__Given passage__.
● ● ● ● ● ● ●
Forward implements Fig 2 from the paper:
- Stack block representations + partial block into value matrix V
- Apply RMSNorm to get keys K
- Compute logits = query^T * K (dot product)
- alpha = softmax(logits)
- h = sum(alpha_i * V_i)
func NewBlockAttnRes ¶
func NewBlockAttnRes[T tensor.Numeric](engine compute.Engine[T], ops numeric.Arithmetic[T], blockSize, modelDim int, epsilon T) (*BlockAttnRes[T], error)
NewBlockAttnRes creates a new BlockAttnRes layer.
Parameters:
- engine: the compute engine for all arithmetic
- ops: arithmetic operations for type T
- blockSize: number of layers per block (S)
- modelDim: hidden dimension size (for RMSNorm initialization)
- epsilon: small constant for RMSNorm numerical stability
func (*BlockAttnRes[T]) AttentionWeights ¶
func (b *BlockAttnRes[T]) AttentionWeights( ctx context.Context, query *tensor.TensorNumeric[T], blocks []*tensor.TensorNumeric[T], partialBlock *tensor.TensorNumeric[T], ) (*tensor.TensorNumeric[T], error)
AttentionWeights computes and returns the softmax attention weights over blocks. This is useful for inspection/debugging. Returns weights [1, n] where n = len(blocks) + 1.
func (*BlockAttnRes[T]) BlockSize ¶
func (b *BlockAttnRes[T]) BlockSize() int
BlockSize returns the number of layers per block.
func (*BlockAttnRes[T]) Forward ¶
func (b *BlockAttnRes[T]) Forward( ctx context.Context, query *tensor.TensorNumeric[T], blocks []*tensor.TensorNumeric[T], partialBlock *tensor.TensorNumeric[T], ) (*tensor.TensorNumeric[T], error)
Forward computes the block attention residual.
Parameters:
- ctx: context for cancellation
- query: current layer hidden state [dim] or [1, dim]
- blocks: completed block representations, each [dim] or [1, dim]
- partialBlock: sum of layer outputs in the current (incomplete) block, [dim] or [1, dim]
Returns the weighted combination of all block representations via softmax attention.
func (*BlockAttnRes[T]) Parameters ¶
func (b *BlockAttnRes[T]) Parameters() []*graph.Parameter[T]
Parameters returns the learnable parameters. The RMSNorm gain is initialized to unit (ones) and not trained by BlockAttnRes, but is exposed for completeness.
● ● ● ● ● ● ●
__Recorded data__.
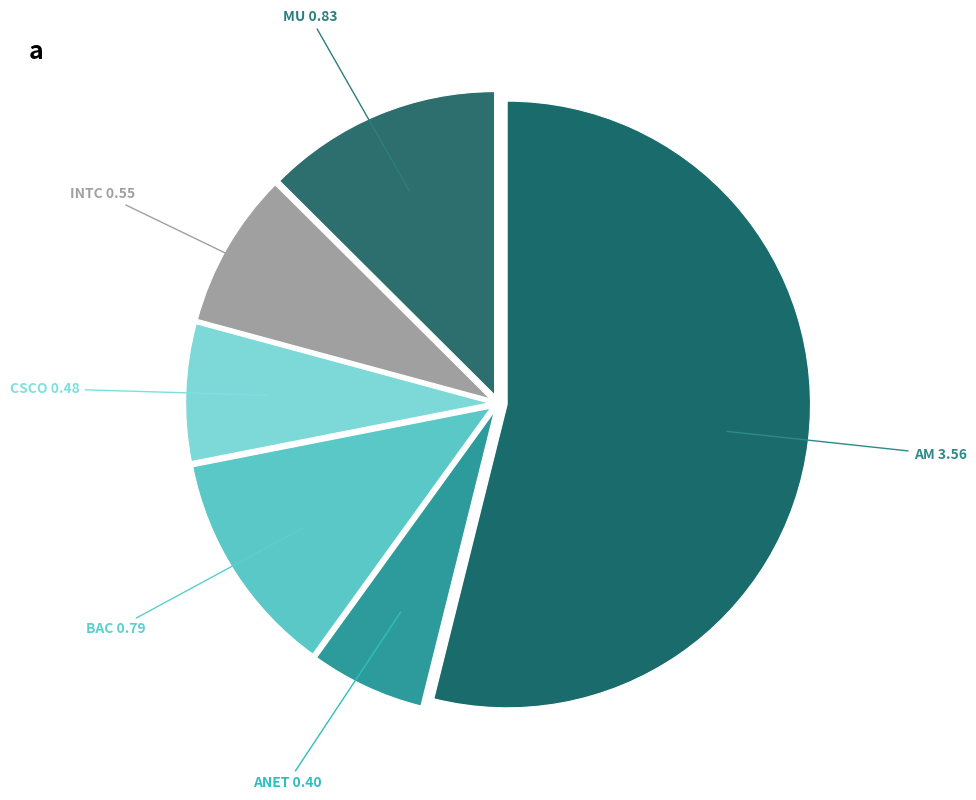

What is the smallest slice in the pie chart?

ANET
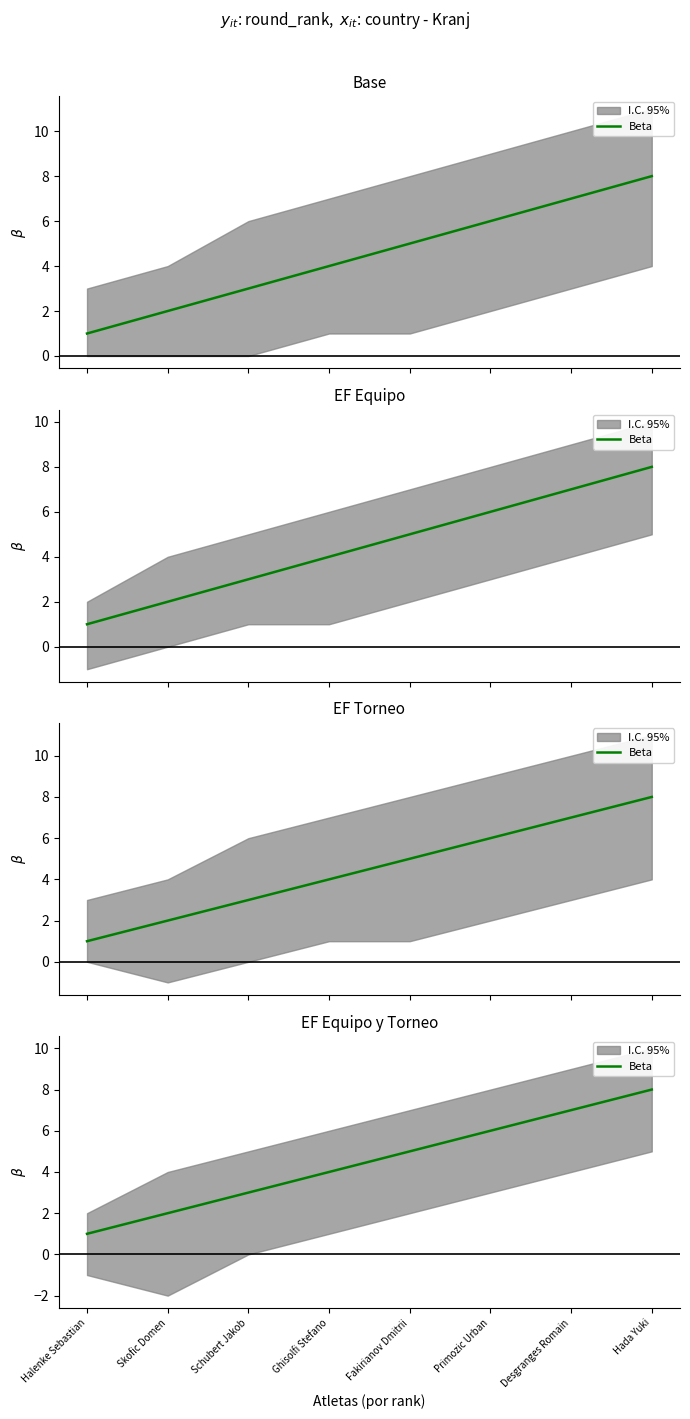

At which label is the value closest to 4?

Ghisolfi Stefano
● ● ● ● ● ● ●
__Exercise instructions__. From the BlockAttnRes documentation, reproduce word for word the passage starting at "AttentionWeights computes and" and ending at "block attention residual.".

__Exercise result__.
AttentionWeights computes and returns the softmax attention weights over blocks. This is useful for inspection/debugging. Returns weights [1, n] where n = len(blocks) + 1.
func (*BlockAttnRes[T]) BlockSize ¶
func (b *BlockAttnRes[T]) BlockSize() int
BlockSize returns the number of layers per block.
func (*BlockAttnRes[T]) Forward ¶
func (b *BlockAttnRes[T]) Forward( ctx context.Context, query *tensor.TensorNumeric[T], blocks []*tensor.TensorNumeric[T], partialBlock *tensor.TensorNumeric[T], ) (*tensor.TensorNumeric[T], error)
Forward computes the block attention residual.